My mother has seen it all. But as a grown woman, she hadn’t seen me naked.

And that wasn’t about to start now.

Entering our Viking River Cruise cabin in Budapest, we liked the room’s spare, modern, vaguely Nordic style. But the bathroom had us befuddled. Its walls were made of glass–and the shower was mere inches from one of the beds in the sleeping area. You could see someone soaping up, or sitting on the toilet from across the room.

I fiddled with the light switches in search of a frost button. Finally, I asked her to turn around as I took the speediest, most uncomfortable shower of my life. It made me wonder: Why was I so embarrassed, when I don’t think much of changing in a locker room around friends? When was the last time my mom and I were so…intimate?

More than 12 hours prior, we had met in the airport in New York. One overnight flight and long layover later, we were finally at the start of our long-anticipated mother-daughter vacation aboard a Viking River Cruise. It was my idea to leave my sister and father behind in California. My mom was in the throes of a tough year, and I wanted to give her a break from taking care of my ailing grandmother.

For eight days, we’d share a cabin. We’d eat all our meals together. We’d explore medival towns and cities along the Danube river. It was just me and Tiger Mom, as I affectionately like call to her…behind her back.

To my shock and awe, by the end of the eight days, the two of us had not fought once, but we laughed a lot.

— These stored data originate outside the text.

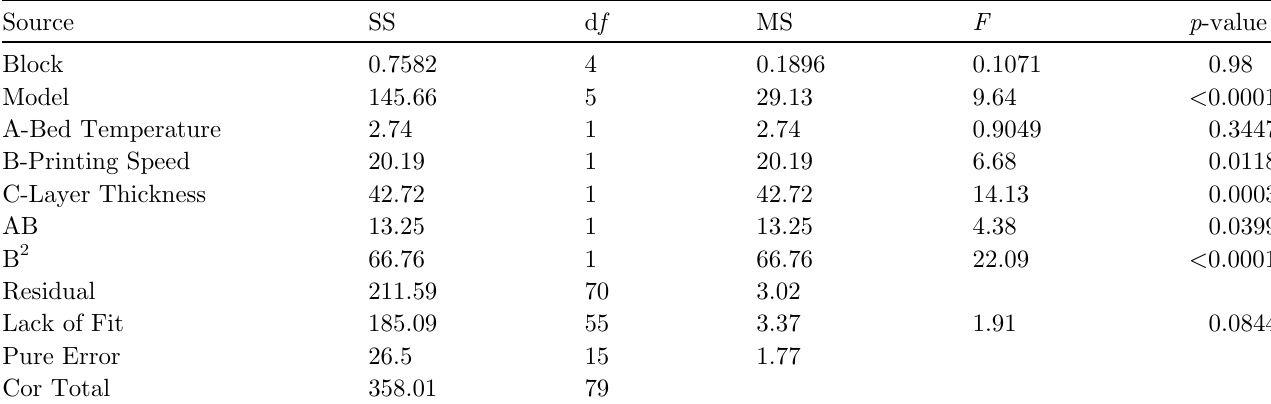
Table 4. ANOVA of bottom surface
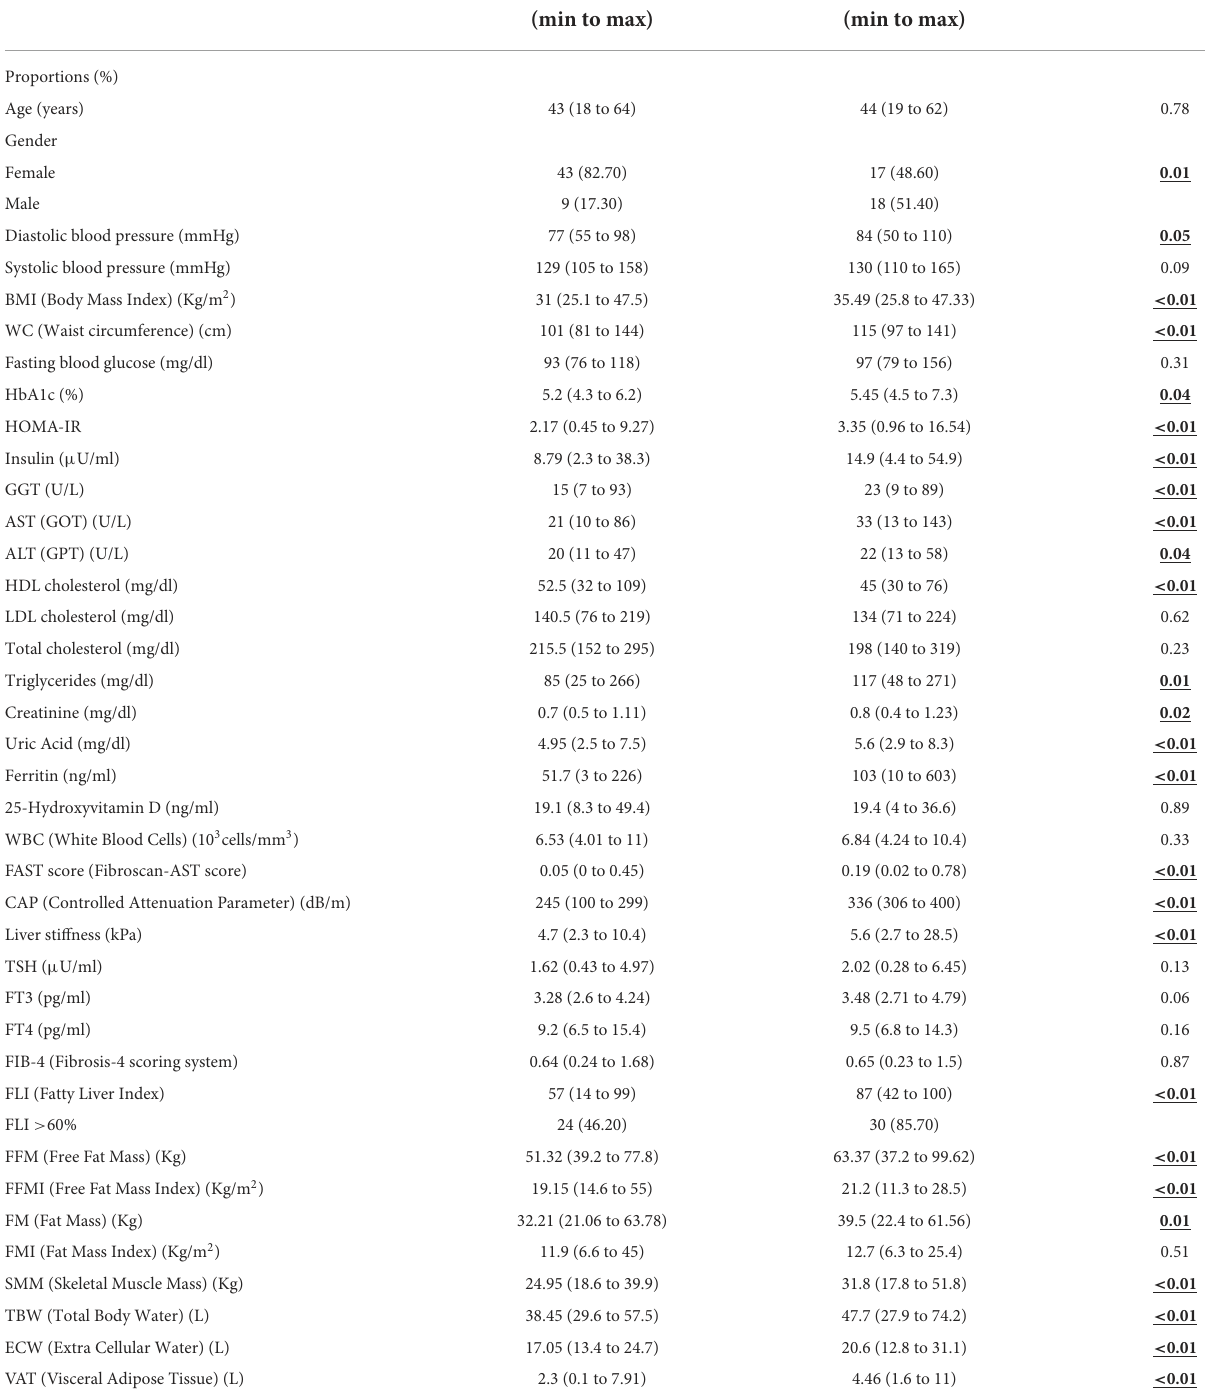
TABLE 1 Description of the whole sample according to the Controlled Attenuation Parameter (CAP) level (CAP < 302 dB/m/CAP ≥ 302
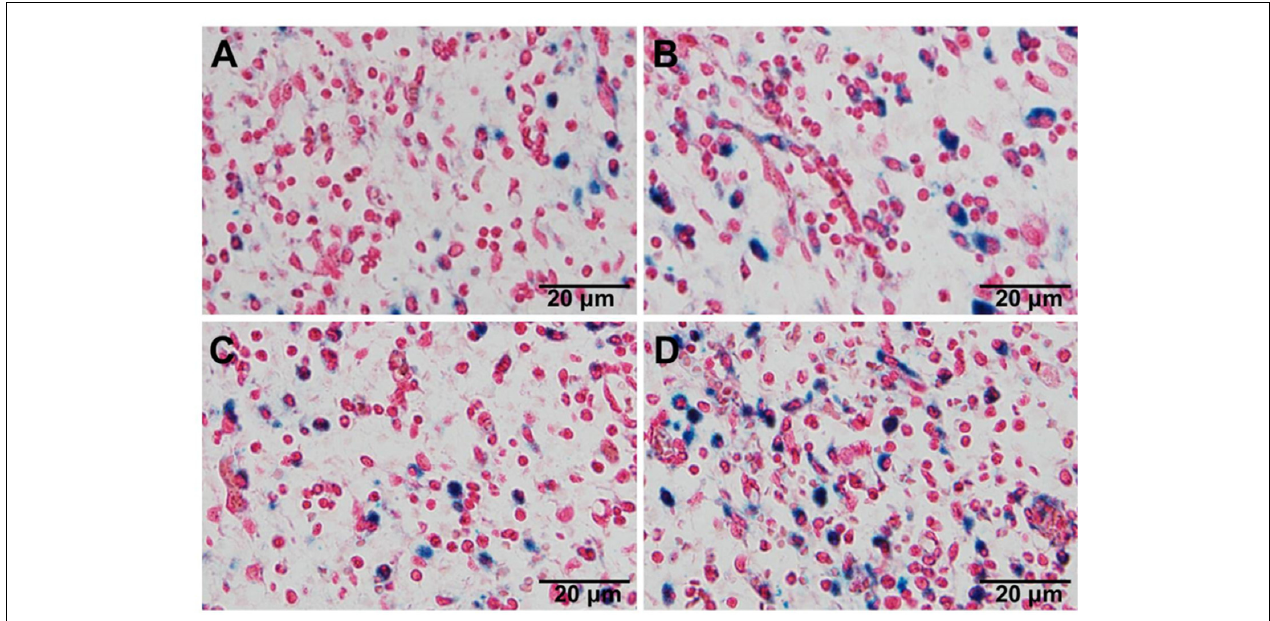
FIGURE 7 | The distribution of nanoparticles in tumor section visualized by Prussian blue staining. Histological sections were extracted at 2 h after intravenous injection of NP-SPION/PTX (A) , NP-SPION/PTX with magnetic field (B) , Pep-NP-SPION/PTX (C) , and Pep- NP-SPION/PTX with external magnetic field (D) .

Here’s how to survive your next multigenerational trip:

  1. Make other friends—fast.Tiger Mom and I were decades younger than the average passenger (mostly sassy, cool and friendly retired couples), and we stuck out in a sea of grey heads. Because the Viking ship was small—there were fewer than 170 passengers aboard—we got to mingle with almost all the guests. Constantly getting to know other people over meals or during tours meant that we always had a new person to feed off of—and that the two of us had to be on our best behavior. We regaled everyone with the story of our awkward shower situation.
  2. Schedule solo time.No matter what your travel personality is, sticking with someone 24/7 is going to drive both of you bonkers. Before the trip, I told Tiger Mom that I would be working a little bit during the trip. For a few hours each day, I’d sneak off to the ship’s library or lounge area with my laptop, and happily tap away. She’d either come with me and read a book, or watch a movie in the room. We spent a day apart in Nuremberg, Germany, since I wanted to learn more about its history and she wanted to hit up the Christmas market. By dinner, we were excited to see each other and talk about all we had seen.
  3. Beverages will save the day.Wine at every meal? Sure. But when we were exploring on land, and one of us would get tired, hungry or need to use the bathroom, stopping for a hot chocolate or coffee (OK, and cake) gave us the chance to catch our breath and got us back to good spirits in no time.
  4. Humor each other.To Tiger Mom’s chagrin, I don’t like to have my picture taken. But I made sure to take lots of photos of her to send to our family back home—and agreed to just enough mother-daughter shots to avoid bickering. In turn, Tiger Mom bit her tongue when I insisted on investigating grocery stores at every country we visited.
  5. Push all the buttons.After our first full day on the cruise, we returned to our freshly-cleaned cabin to find that the bathroom’s glass walls were frosted for privacy. In our embarrassment and tiredness on our first day, we had missed the frost button.